Solo la settimana scorsa veniva festeggiato al Torino Film Festival con una retrospettiva completa dei suoi lungometraggi, cortometraggi e con la presentazione del romanzo autobiografico “Se non ricordo male” (Rubbettino-Cineteca Nazionale) a cura di Domenico Monetti e Luca Pallanch. Oggi invece siamo costretti ad annunciare la morte, avvenuta nella notte a novant’anni compiuti, di Giulio Questi. Giovane partigiano, subito dopo la guerra narrò su pagina scritta la sua esperienza e, solo dopo una piccola parentesi come attore per Fellini ne La dolce vita, si dedicò alla regia con film che spesso trovarono grosse difficoltà ad essere distribuiti e a passare i rigidi blocchi della censura, nonostante avessere nel cast i grandi attori del momento come Gina Lollobrigida, Jean-Louis Trintignant e altri. I suoi film hanno sempre lavorato sulle commistioni di genere: il western Se sei vivo spara (Django Kill nella versione uscita all’estero, 1967) con Tomas Milian è frutto anch’esso dell’esperienza partigiana nel racconto della violenza assurda che affligge i protagonisti. Segue il thriller visionario e l’analisi della società dei comsumi degli anni ’60: La morte ha fatto l’uovo con Gina Lollobrigida, Ewa Aulin e Jean-Louis Trintignant. L’ulitmo lungomettaggio risale al 1972: Arcana con Lucia Bosé che lo stesso Questi definì “Un tentativo di sondare l’intrusione, l’irruzione direi, del metafisico e del paranormale nel mondo di ogni giorno, una forza che trabocca e che inizia con lo stravolgere la vita dei due protagonisti per poi rompere anche all’esterno, fino a provocare i disordini di piazza su cui si chiude la storia”. Negli anni successivi si dedicò alla televisione realizzando L’uomo della sabbia (1975), Vampirismus (1982) e Il segno del comando (1989), remake dell’omonimo sceneggiato del 1971.
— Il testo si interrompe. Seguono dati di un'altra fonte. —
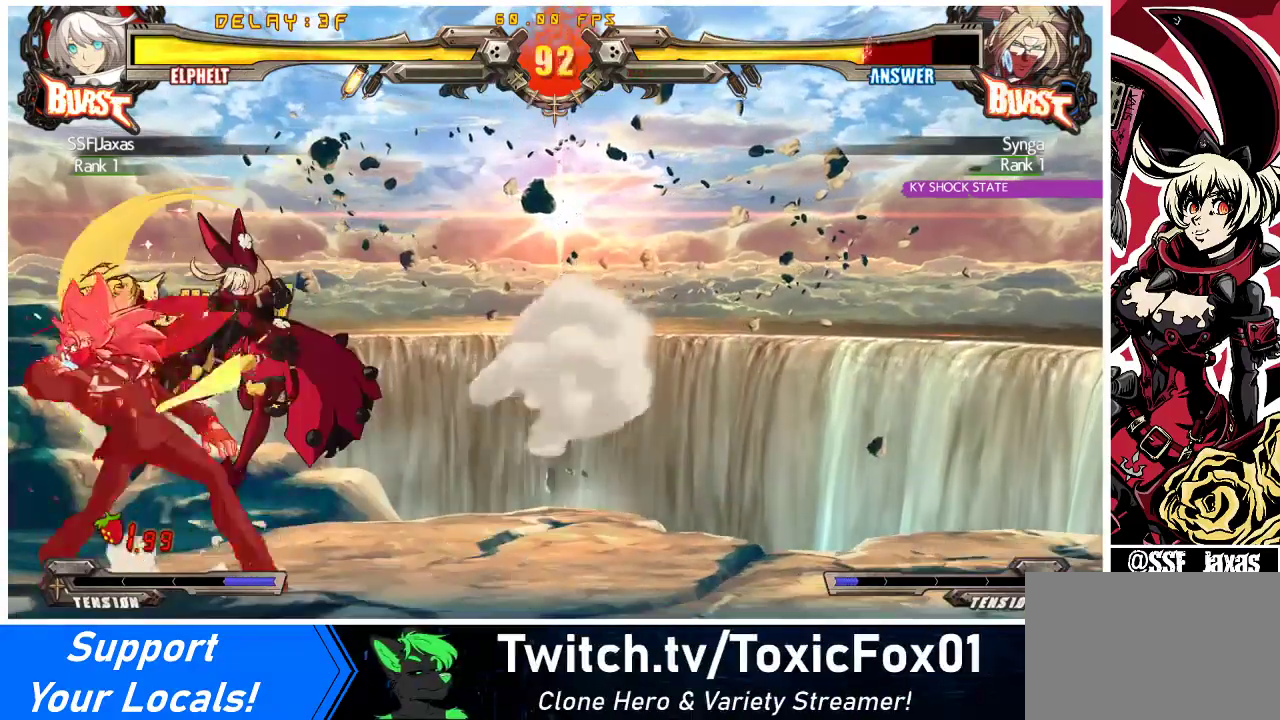
{"buttons": ["TRIANGLE"], "events": [[167, "DPAD_DOWN", "up"], [167, "DPAD_RIGHT", "up"], [200, "SQUARE", "down"], [333, "SQUARE", "up"], [400, "TRIANGLE", "down"]]}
Dal 2000 al 2007 realizza 7 cortometraggi dove l’autore vuole mettere in evidenza esclusivamente “il rapporto con quello che vedo e illumino”. Nascono: Doctor Schizo e Mister Phrenic, Lettera da Salamanca, Tatatatango, Mysterium Noctis, Repressione in citt, Vacanze con Alice, Visitors.
Emanuela Martini, direttore della kermesse torinese, in una lettera d’addio indirizzata direttamente a Giulio scrive: “Nei giorni della settimana che hai trascorso a Torino sei stato una fonte di continue scoperte, per il pubblico e tutti noi che ti ascoltavamo, con il tuo senso dell’umorismo e l’abitudine (magnifica) di giocare “al ribasso”, di inserire sprazzi illuminanti di teorie di cinema e di moralità all’interno di racconti e aneddoti, senza prenderti troppo sul serio ma anche senza sminuire mai il tuo lavoro, di scrittore, cineasta, narratore. Dovunque tu sia adesso, spero ti stia divertendo a riprendere vecchi compagni e irriducibili nemici con la tua camerina digitale. Un grande abbraccio, Giulio!”.